== DATA UNDER STUDY

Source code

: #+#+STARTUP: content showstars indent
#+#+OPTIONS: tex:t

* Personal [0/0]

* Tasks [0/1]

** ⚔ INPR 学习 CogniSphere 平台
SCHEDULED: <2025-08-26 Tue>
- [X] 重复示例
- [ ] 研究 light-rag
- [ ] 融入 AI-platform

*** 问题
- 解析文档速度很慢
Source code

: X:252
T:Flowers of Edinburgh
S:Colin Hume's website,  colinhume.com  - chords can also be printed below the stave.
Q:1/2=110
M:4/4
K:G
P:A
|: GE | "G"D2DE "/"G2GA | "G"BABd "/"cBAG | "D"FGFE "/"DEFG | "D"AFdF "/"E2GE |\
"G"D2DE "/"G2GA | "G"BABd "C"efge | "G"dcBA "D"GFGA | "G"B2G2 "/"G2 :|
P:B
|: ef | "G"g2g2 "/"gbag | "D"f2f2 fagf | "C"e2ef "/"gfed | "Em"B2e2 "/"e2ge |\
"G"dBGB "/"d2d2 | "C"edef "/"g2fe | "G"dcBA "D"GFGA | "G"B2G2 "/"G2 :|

====

* ABOUT THIS TASK *
Go through the entries. Report every line that contains the word "GFGA".

* EXERCISE RESULT *
"G"D2DE "/"G2GA | "G"BABd "C"efge | "G"dcBA "D"GFGA | "G"B2G2 "/"G2 :|
"G"dBGB "/"d2d2 | "C"edef "/"g2fe | "G"dcBA "D"GFGA | "G"B2G2 "/"G2 :|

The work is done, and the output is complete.